Dans l’hypothèse d’une présentation de plusieurs candidats, en cas de nombre impair de sièges à pourvoir et de stricte égalité entre les femmes et les hommes inscrits sur les listes électorales, la liste comprend indifféremment une femme ou un homme
supplémentaire. Ces règles s’appliquent aussi aux listes des suppléants. Il n’appartient pas à l’employeur de refuser une liste
de candidatures qu’il estime non conforme. Si un problème apparaît dans la liste, il doit saisir le juge de l’élection pour éventuellement pouvoir faire modifier ou retirer la liste.

Et si la liste ne respecte pas les règles de représentation équilibrée femmes / hommes ?

Si les listes présentées par les organisations syndicales ne respectent pas ces nouvelles exigences, des sanctions sont prévues. Le juge de l’élection (tribunal d’instance) invalidera :

  • l’élection du ou des élus du sexe surreprésenté si non-respect de la part des hommes et des femmes (en suivant l’ordre inverse de la liste des candidats) ;
  • l’élection du ou des élus dont le positionnement sur la liste des candidats ne respecte pas l’alternance femmes / hommes.
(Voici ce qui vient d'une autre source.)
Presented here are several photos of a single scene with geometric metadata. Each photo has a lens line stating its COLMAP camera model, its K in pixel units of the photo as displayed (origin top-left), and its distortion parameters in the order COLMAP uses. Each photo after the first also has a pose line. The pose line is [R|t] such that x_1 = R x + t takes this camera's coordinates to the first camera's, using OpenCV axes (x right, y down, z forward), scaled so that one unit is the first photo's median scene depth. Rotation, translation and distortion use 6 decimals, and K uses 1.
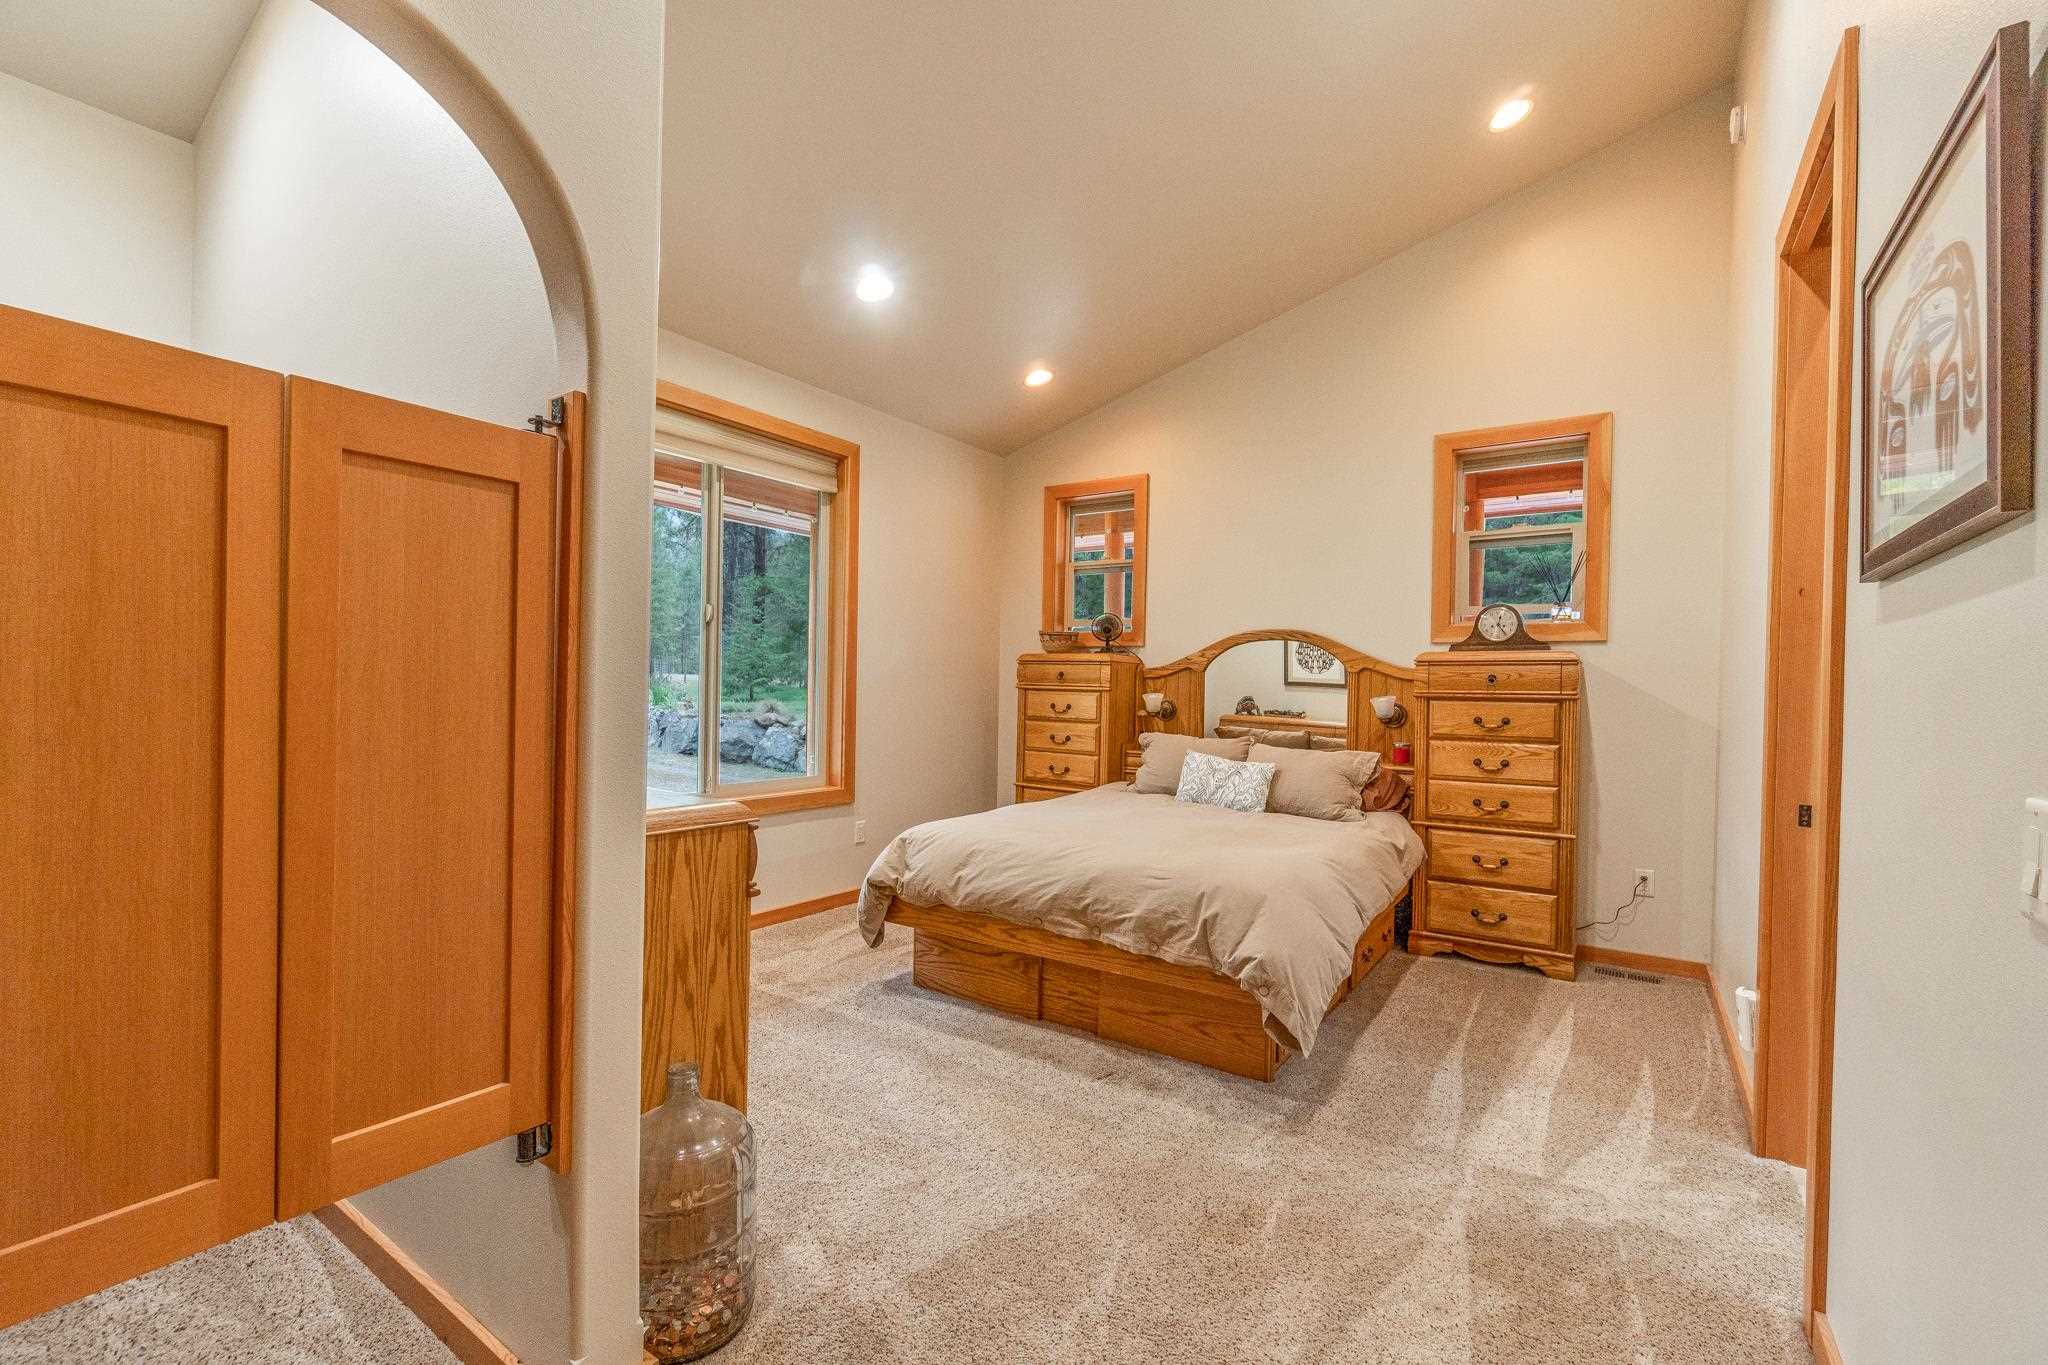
lens RADIAL K [[884.8, 0, 1007.2], [0, 884.8, 683.7], [0, 0, 1]] dist [-0.005083, -0.000109]
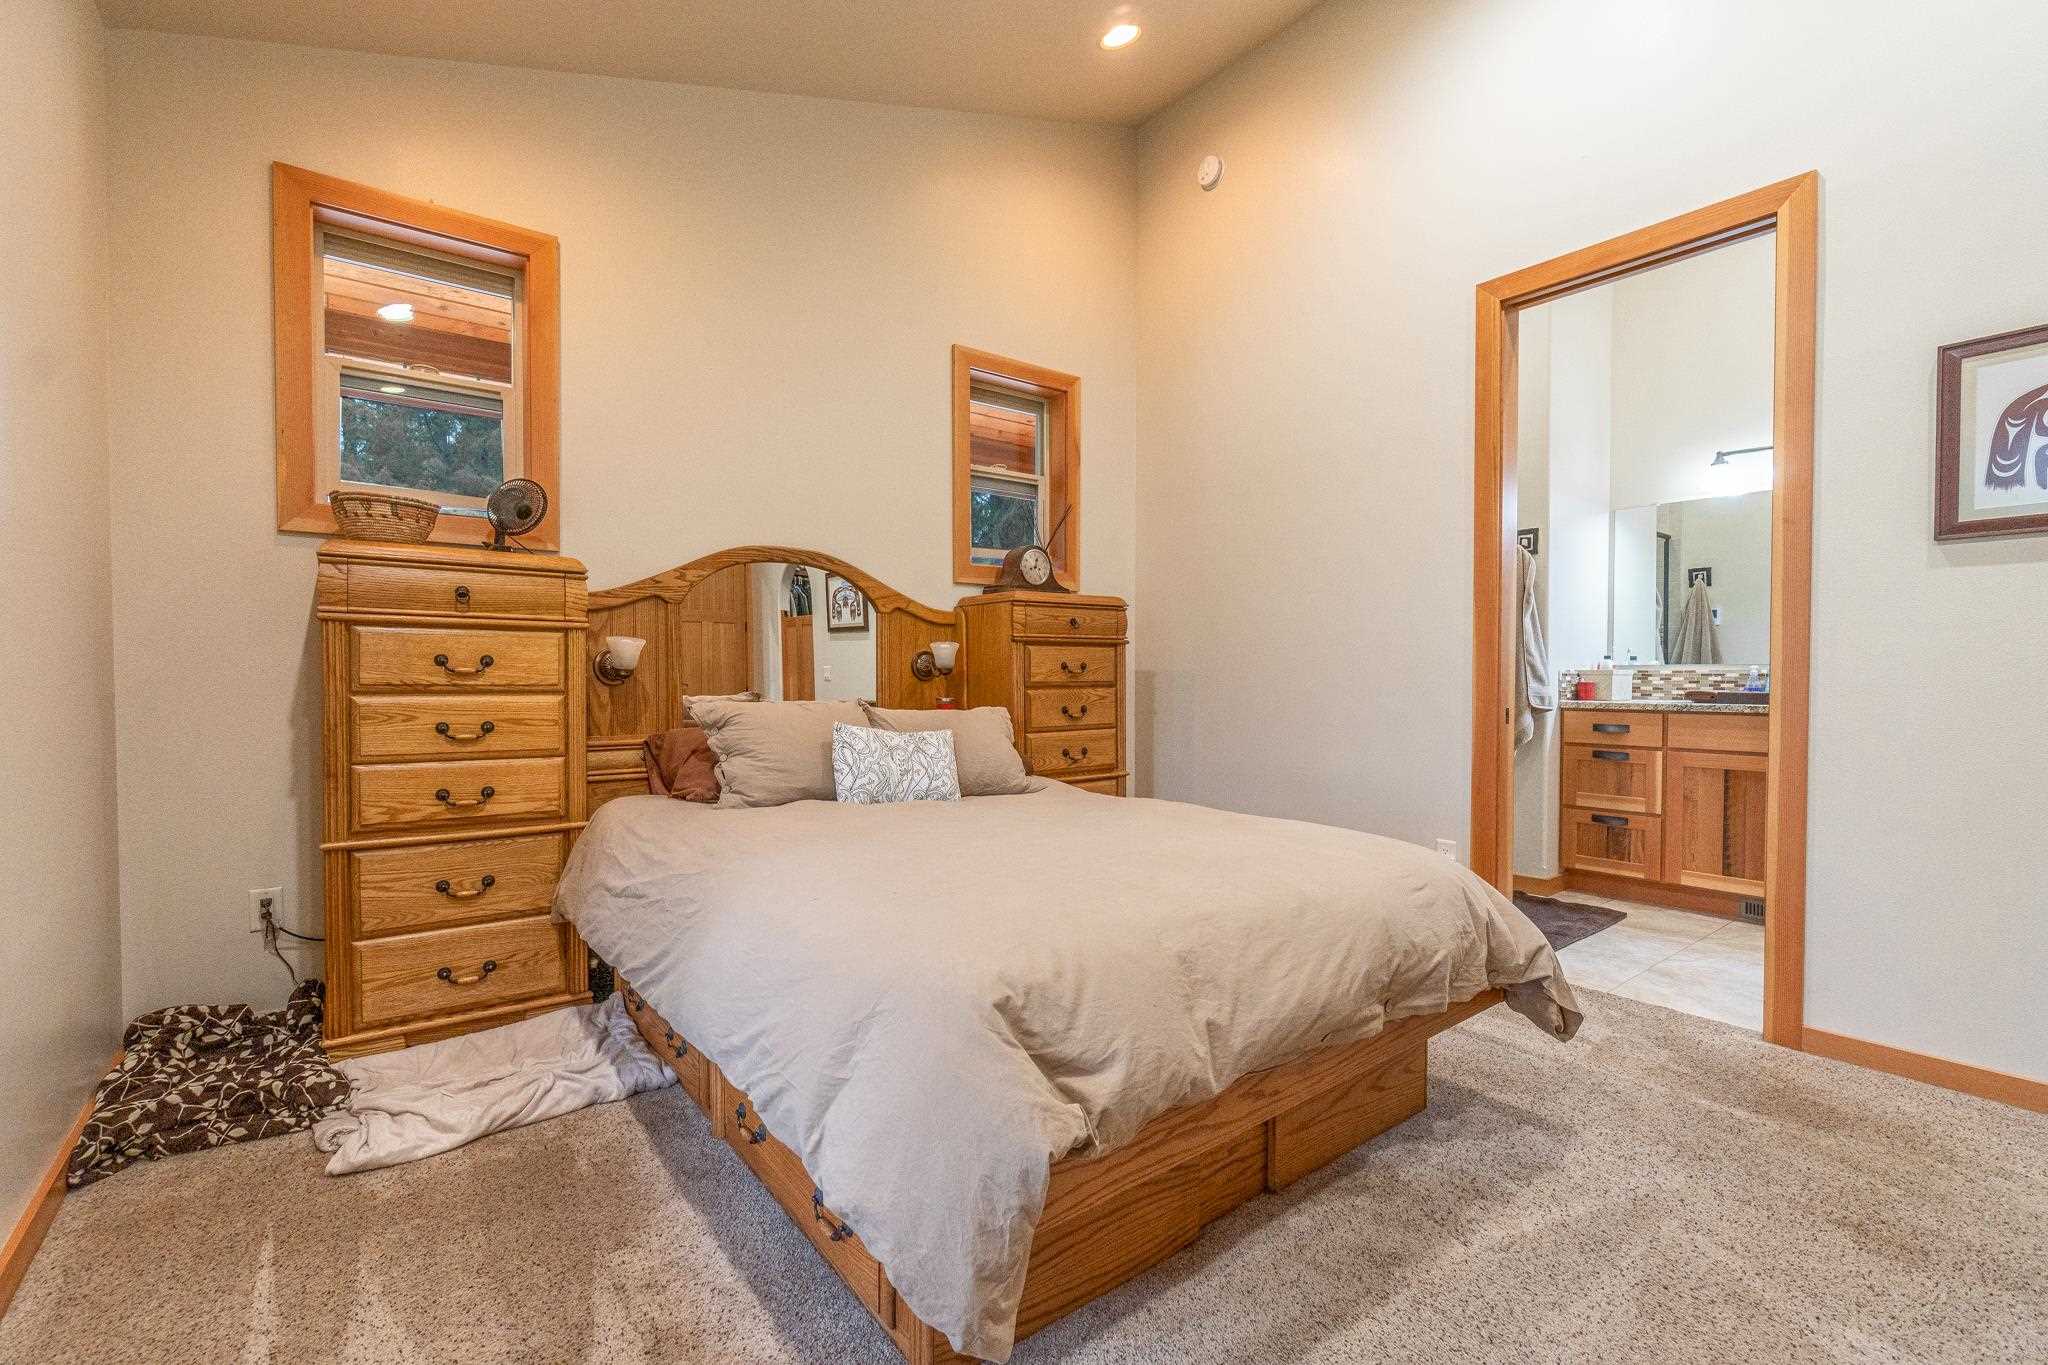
lens RADIAL K [[884.8, 0, 1016.9], [0, 884.8, 689.9], [0, 0, 1]] dist [-0.005083, -0.000109]
pose [[0.311841, -0.034968, 0.949491, -0.346453], [0.002122, 0.999346, 0.036107, 0.029821], [-0.950132, -0.009245, 0.311711, 0.685586]]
Si un collège est réduit ou n’est plus représenté suite à l’annulation de l’élection des élus pour cause de non-respect des règles sur la parité, il n’est pas possible de procéder à des élections partielles. Ces sanctions s’exercent a posteriori, une fois le processus électoral achevé. 

Quelles sont les incidences de l’annulation d’élus pour non-respect des règles de représentation équilibrée ?
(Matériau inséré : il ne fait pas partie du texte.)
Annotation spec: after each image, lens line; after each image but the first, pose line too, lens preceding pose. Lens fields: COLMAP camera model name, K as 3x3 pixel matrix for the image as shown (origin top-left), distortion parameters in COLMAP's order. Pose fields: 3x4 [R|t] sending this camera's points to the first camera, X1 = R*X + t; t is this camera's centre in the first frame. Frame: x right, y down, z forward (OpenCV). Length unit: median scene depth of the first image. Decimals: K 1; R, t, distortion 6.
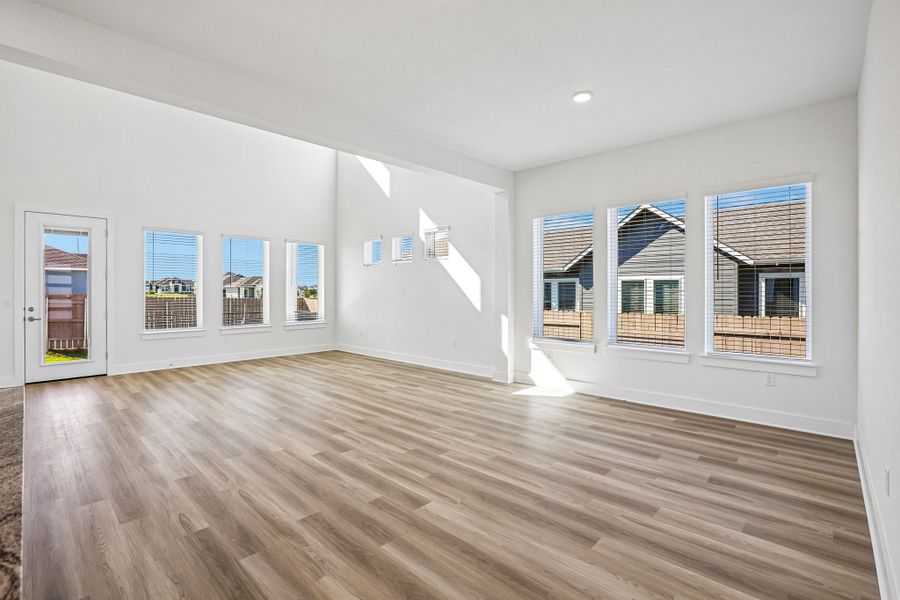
lens RADIAL K [[410.6, 0, 451.0], [0, 410.6, 295.9], [0, 0, 1]] dist [-0.038817, 0.010053]
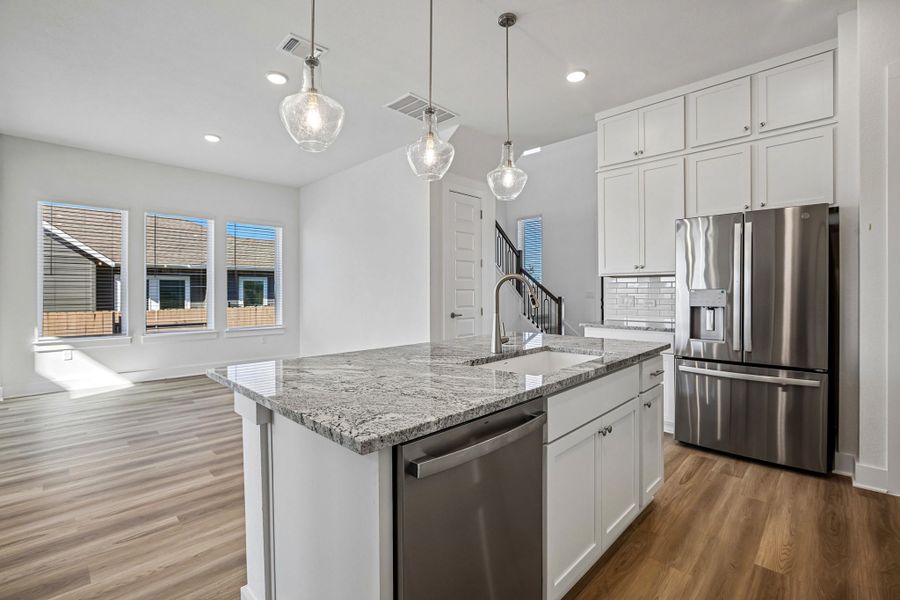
lens RADIAL K [[410.6, 0, 442.7], [0, 410.6, 284.7], [0, 0, 1]] dist [-0.038817, 0.010053]
pose [[0.038672, 0.023843, 0.998967, -1.042751], [0.013007, 0.999619, -0.024362, 0.035080], [-0.999167, 0.013936, 0.038348, 0.212314]]
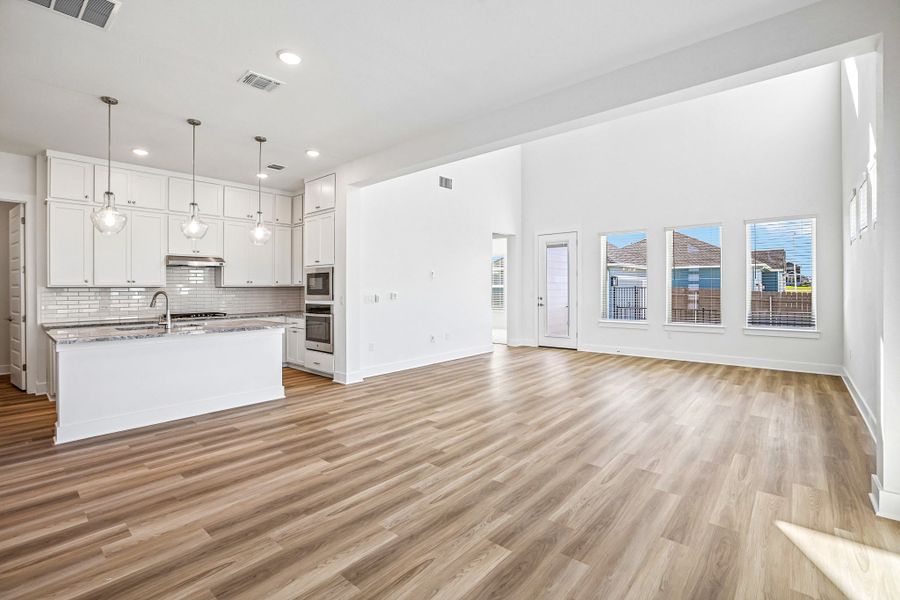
lens RADIAL K [[410.6, 0, 451.5], [0, 410.6, 294.4], [0, 0, 1]] dist [-0.038817, 0.010053]
pose [[0.038261, 0.015788, -0.999143, 0.885358], [-0.003010, 0.999872, 0.015684, -0.010662], [0.999263, 0.002408, 0.038303, 1.000991]]
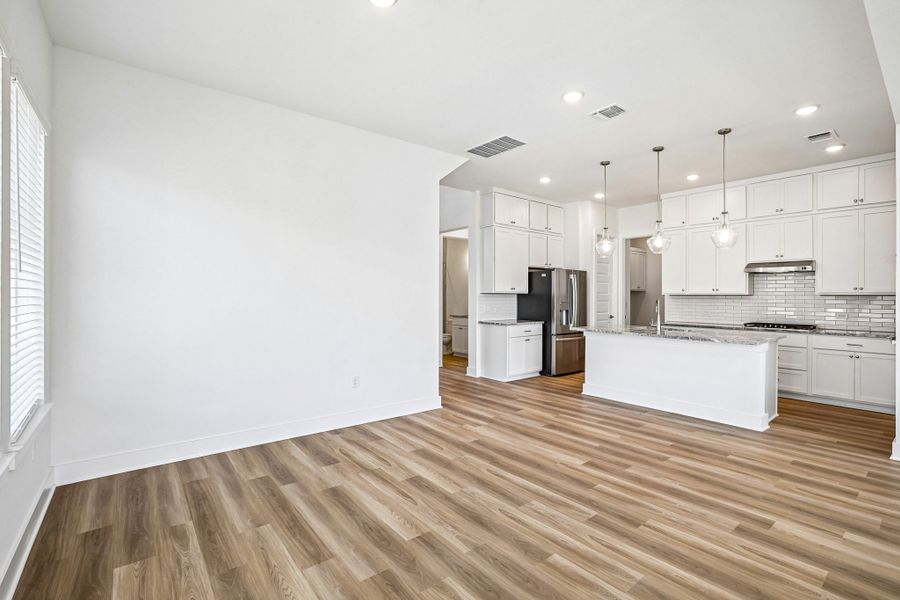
lens RADIAL K [[410.6, 0, 453.3], [0, 410.6, 304.6], [0, 0, 1]] dist [-0.038817, 0.010053]
pose [[-0.990232, -0.003164, 0.139392, 0.128249], [0.000396, 0.999675, 0.025504, -0.015644], [-0.139427, 0.025310, -0.989909, 1.741906]]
Dans l’esprit des textes issus de la loi Rebsamen, les sièges non-pourvus suite à l’annulation des candidats pour non-respect des règles relatives à la représentation équilibrée femmes / hommes resteront vacants jusqu’au renouvellement des instances
représentatives du personnel (soit deux, trois ou quatre ans, selon la durée de mandat négociée pour l’entreprise). Ces sièges vacants ne peuvent donc faire l’objet d’élections partielles, même si les conditions sont réunies. Ils ne peuvent en principe donner lieu au remplacement par des élus suppléants.
De fait, une organisation syndicale à qui les résultats attribuent une majorité en nombre d’élus, peut se retrouver minoritaire en nombre suite à l’annulation d’élus.
Lors de l’élaboration des listes, diverses questions peuvent se poser quand une organisation syndicale est dans l’impossibilité de présenter le nombre de candidats exigés par sexe (il manque une candidature masculine ou féminine, selon les cas). Présenter une liste complète avec une surreprésentation d’un sexe, présenter une liste incomplète, présenter tout de même un candidat ou une candidate qui amènera un certains nombre des voix ? Tout dépendra de l’appréciation des risques, mais aussi de la stratégie décidée par l’organisation syndicale.
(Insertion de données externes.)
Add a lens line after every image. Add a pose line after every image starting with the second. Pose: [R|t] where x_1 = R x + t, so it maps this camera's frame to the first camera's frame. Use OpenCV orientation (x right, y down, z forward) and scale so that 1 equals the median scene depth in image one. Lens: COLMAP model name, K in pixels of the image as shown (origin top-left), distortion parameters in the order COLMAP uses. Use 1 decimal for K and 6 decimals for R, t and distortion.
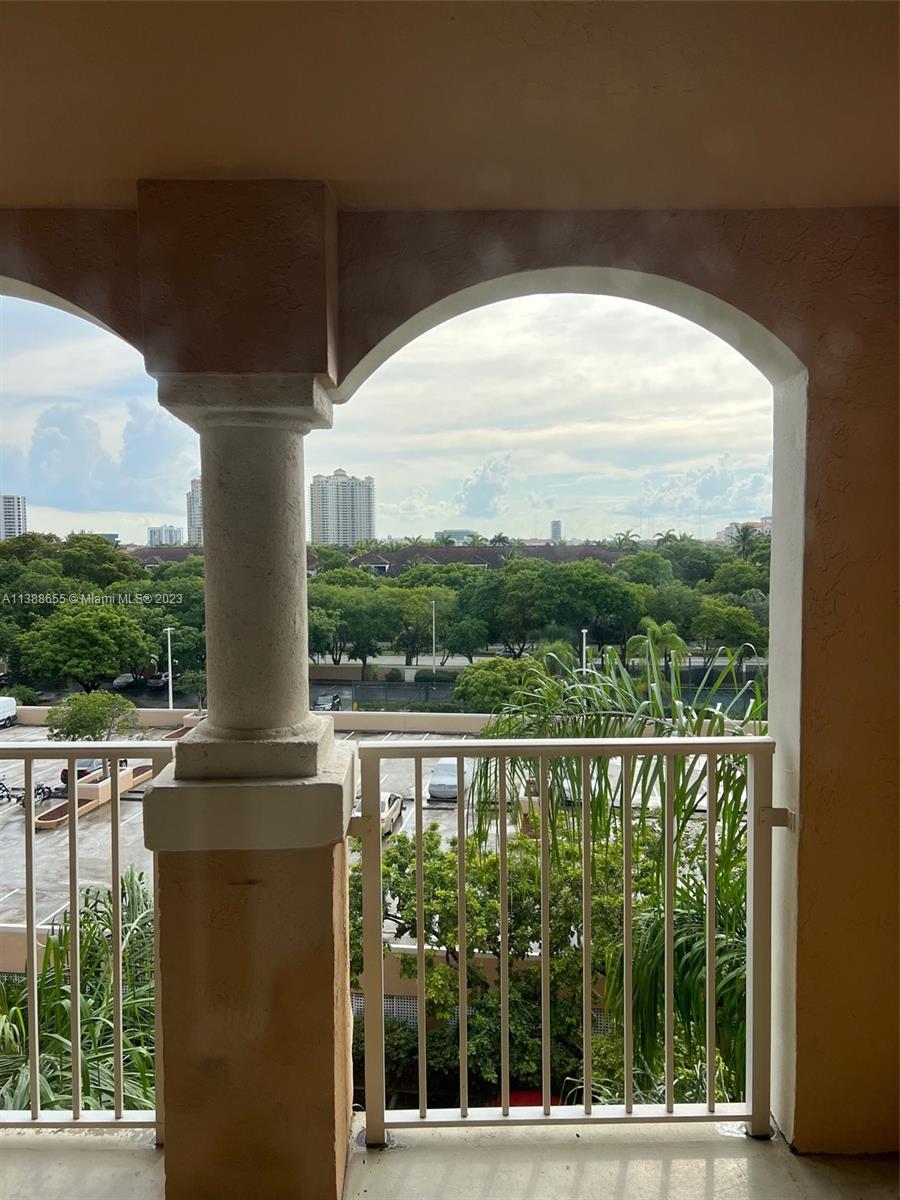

* Il est à noter que pour la désignation des conseillers prud’hommes et des membres de la Commission Paritaire Régionale Interprofessionnelle, nouvelle instance régionale pour les très petites entreprises, les listes doivent être établies pour moitié de femmes et d’hommes. Mais il s’agit de scrutins nationaux où les hommes et les femmes sont équilibrés (femmes 52 %).